Zu beachten ist auch, dass es auf den Flaschen weder ein Herstellungsdatum noch eine Chargennummer gibt. Es ist also gut möglich, dass ich bei der einen Klebersorte eine ganz frische Flasche erhalten habe, bei der anderen Sorte vielleicht einen Ladenhüter, der schon seit Jahren in der Ecke stand.
Bewertung
Bewertet wurde noch folgendem Schema:
- - = 0 Punkte (schlecht)
- 0 = 1 Punkt (durchschnittlich)
- + = 2 Punkte (gut)
Bei Textilklebern wurde die Waschfestigkeit x 3 gerechnet – beim Waschen in der Waschmaschine.
Mein Rat
Niemand muss seinen Serviettenkleber nun wegwerfen, weil er nicht gut wäre. Trotzdem sollte man beim nächsten Einkauf auch über Alternativen nachdenken und dabei grundsätzlich beachten, dass es sehr viele Kleber gibt, die von den Eigenschaften her sehr ähnlich sind. Bedenken sollte man außerdem, was man mit dem Kleber genau machen möchte und mit welcher Technik man arbeiten möchte.
Für Anfänger sind die Kleber der Gruppe 2 sehr gut geeignet, da sie sehr einfach in der Anwendung sind (Arbeiten nach Technik 2).
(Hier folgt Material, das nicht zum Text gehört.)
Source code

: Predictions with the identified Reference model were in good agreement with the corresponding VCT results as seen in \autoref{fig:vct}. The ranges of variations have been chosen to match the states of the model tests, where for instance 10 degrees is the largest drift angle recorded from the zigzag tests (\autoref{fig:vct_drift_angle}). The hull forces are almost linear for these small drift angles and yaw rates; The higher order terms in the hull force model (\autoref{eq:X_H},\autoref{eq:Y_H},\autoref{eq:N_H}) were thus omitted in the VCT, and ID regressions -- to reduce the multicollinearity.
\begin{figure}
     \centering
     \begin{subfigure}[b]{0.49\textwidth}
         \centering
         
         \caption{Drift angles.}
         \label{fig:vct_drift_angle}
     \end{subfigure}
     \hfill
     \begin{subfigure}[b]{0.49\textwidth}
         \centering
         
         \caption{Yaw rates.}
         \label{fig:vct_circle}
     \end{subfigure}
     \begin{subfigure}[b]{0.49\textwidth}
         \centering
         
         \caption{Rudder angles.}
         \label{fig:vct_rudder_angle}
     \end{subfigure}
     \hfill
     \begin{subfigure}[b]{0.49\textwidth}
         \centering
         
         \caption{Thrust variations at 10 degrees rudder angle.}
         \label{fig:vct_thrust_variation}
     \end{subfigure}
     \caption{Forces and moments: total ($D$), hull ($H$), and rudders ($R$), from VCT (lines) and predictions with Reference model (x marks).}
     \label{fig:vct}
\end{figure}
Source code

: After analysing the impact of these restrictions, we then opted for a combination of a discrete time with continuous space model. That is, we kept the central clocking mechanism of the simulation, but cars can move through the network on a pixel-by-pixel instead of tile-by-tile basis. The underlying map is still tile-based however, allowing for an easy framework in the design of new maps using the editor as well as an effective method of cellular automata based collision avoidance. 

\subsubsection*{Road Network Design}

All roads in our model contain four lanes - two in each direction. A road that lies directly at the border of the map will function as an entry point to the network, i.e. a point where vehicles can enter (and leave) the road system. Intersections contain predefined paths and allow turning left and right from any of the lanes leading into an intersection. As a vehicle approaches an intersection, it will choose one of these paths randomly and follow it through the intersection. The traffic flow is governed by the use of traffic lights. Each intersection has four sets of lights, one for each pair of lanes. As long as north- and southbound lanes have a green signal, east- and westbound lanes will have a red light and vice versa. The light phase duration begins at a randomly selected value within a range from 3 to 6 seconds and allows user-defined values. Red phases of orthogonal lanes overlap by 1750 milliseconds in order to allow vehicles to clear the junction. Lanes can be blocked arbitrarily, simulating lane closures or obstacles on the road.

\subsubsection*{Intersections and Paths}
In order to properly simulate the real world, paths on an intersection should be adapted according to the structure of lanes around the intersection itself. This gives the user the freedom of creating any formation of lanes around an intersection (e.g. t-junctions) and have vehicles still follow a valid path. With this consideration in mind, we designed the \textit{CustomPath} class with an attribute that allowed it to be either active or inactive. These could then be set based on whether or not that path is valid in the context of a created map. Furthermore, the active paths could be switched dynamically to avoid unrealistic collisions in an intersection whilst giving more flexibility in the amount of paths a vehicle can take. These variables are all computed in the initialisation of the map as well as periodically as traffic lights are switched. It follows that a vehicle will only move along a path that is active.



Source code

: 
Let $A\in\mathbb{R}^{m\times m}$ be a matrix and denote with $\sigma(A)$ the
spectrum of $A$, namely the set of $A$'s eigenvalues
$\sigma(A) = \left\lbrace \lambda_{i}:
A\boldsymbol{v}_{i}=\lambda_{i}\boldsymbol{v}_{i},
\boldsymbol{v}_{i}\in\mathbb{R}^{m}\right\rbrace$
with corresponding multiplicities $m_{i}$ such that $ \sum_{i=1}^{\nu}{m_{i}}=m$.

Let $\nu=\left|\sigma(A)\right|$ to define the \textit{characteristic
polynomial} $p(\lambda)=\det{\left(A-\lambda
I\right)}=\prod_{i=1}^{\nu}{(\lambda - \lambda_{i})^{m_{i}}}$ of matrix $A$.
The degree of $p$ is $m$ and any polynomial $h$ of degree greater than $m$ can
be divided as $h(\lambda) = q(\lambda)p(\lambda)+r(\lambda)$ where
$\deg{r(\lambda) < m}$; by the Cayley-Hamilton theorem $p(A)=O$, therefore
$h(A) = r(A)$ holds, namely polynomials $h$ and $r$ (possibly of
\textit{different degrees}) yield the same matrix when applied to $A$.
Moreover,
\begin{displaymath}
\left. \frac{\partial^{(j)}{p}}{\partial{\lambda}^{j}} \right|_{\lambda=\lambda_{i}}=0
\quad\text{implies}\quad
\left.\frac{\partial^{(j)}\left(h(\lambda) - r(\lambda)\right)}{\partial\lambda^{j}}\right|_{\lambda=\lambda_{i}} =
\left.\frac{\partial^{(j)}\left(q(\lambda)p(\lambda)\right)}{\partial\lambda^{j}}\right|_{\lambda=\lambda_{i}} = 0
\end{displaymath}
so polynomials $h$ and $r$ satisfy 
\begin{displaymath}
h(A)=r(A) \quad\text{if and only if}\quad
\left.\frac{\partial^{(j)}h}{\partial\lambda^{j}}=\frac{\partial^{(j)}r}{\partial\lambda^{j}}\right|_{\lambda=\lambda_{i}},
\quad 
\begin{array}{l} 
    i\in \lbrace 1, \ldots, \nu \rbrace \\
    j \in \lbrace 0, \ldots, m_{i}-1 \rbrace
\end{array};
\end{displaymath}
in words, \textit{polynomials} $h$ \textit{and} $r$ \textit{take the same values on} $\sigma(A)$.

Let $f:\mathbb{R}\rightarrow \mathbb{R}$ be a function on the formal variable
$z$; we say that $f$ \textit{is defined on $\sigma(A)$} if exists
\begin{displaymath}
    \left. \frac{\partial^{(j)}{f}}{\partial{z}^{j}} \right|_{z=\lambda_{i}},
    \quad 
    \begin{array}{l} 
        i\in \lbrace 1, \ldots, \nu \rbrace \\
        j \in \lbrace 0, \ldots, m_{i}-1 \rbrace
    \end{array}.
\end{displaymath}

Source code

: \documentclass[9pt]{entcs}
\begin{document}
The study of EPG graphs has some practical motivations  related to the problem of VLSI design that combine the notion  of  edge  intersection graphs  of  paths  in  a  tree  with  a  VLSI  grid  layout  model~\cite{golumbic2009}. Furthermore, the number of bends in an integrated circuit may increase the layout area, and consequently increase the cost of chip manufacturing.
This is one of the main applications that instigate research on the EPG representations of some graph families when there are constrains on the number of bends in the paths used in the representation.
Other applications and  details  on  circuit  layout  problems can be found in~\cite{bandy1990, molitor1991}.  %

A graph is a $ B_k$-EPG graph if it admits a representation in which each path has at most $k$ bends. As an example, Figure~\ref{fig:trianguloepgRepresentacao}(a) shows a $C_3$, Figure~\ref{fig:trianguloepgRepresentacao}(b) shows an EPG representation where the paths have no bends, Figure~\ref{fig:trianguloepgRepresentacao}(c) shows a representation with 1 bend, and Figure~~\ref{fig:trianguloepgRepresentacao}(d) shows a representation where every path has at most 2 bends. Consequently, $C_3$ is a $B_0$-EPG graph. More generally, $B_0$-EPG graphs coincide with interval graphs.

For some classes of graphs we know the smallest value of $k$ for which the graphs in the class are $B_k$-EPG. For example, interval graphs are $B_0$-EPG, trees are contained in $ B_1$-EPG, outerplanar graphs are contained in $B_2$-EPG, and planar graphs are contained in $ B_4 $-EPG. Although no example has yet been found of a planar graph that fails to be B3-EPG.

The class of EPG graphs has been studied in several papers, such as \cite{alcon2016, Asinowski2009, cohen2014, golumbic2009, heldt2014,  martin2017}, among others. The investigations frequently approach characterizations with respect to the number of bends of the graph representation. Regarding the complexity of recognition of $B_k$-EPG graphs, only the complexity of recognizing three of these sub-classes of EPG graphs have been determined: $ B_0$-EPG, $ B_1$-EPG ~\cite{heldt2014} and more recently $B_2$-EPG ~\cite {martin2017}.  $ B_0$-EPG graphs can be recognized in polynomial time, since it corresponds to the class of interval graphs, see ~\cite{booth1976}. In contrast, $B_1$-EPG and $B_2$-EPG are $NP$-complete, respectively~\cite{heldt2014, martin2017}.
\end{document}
Diejenigen, die auch richtige Decoupage ausprobieren möchten oder den Kleber als Papierkleber benutzen möchten, sollten auf die Kleber der Gruppe 1 zurückgreifen.
Für Serviettentechnik auf Tapeten benutzt man am einfachsten ganz normalen Kleister – aber bitte vorher an einer unauffälligen Stelle ausprobieren, da Kleister nicht gleich Kleister ist.
Eindeutiger Spitzenreiter, sowohl von der Verarbeitung als auch von der Vielseitigkeit her, ist der Textil-Podge von Artys. Obwohl er von der Qualität her der „gehobenen Klasse“ angehört, ist er vom Preis her nicht teurer als andere Kleber.